### Problem
Give back only the lines in the records below from the one with "your schedule—regular or" to the one with "Affordable Adventures", both inclusive, word for word.

### Data for the task
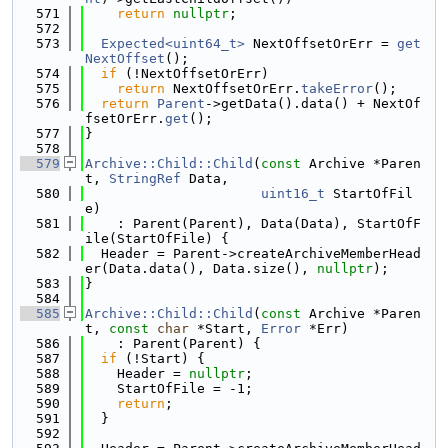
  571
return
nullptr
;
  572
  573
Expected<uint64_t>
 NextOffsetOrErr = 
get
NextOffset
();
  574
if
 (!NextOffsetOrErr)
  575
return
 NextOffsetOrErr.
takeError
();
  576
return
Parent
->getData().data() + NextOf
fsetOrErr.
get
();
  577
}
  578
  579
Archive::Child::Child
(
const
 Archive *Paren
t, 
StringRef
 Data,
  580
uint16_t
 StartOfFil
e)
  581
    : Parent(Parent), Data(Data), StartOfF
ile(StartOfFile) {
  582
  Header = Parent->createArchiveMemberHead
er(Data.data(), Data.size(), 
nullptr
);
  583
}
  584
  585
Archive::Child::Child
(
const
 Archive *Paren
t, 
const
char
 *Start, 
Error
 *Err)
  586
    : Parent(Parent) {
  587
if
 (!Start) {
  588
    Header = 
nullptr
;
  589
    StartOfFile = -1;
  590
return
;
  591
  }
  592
...
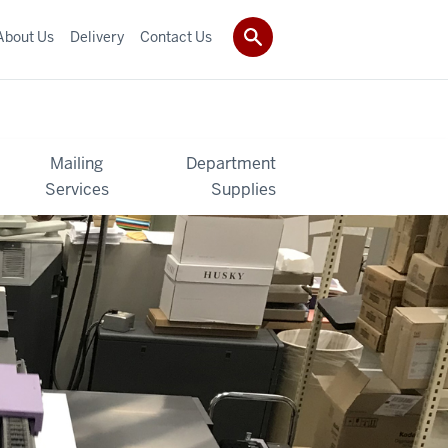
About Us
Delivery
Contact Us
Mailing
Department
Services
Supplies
...
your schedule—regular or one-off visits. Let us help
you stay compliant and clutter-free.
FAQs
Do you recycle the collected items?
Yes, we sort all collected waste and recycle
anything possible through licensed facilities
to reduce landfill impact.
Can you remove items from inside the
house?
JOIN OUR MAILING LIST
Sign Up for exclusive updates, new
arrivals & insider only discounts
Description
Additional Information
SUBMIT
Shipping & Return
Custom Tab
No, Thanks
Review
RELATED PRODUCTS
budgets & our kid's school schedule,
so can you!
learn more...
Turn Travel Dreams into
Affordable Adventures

### Your response
your schedule—regular or one-off visits. Let us help
you stay compliant and clutter-free.
FAQs
Do you recycle the collected items?
Yes, we sort all collected waste and recycle
anything possible through licensed facilities
to reduce landfill impact.
Can you remove items from inside the
house?
JOIN OUR MAILING LIST
Sign Up for exclusive updates, new
arrivals & insider only discounts
Description
Additional Information
SUBMIT
Shipping & Return
Custom Tab
No, Thanks
Review
RELATED PRODUCTS
budgets & our kid's school schedule,
so can you!
learn more...
Turn Travel Dreams into
Affordable Adventures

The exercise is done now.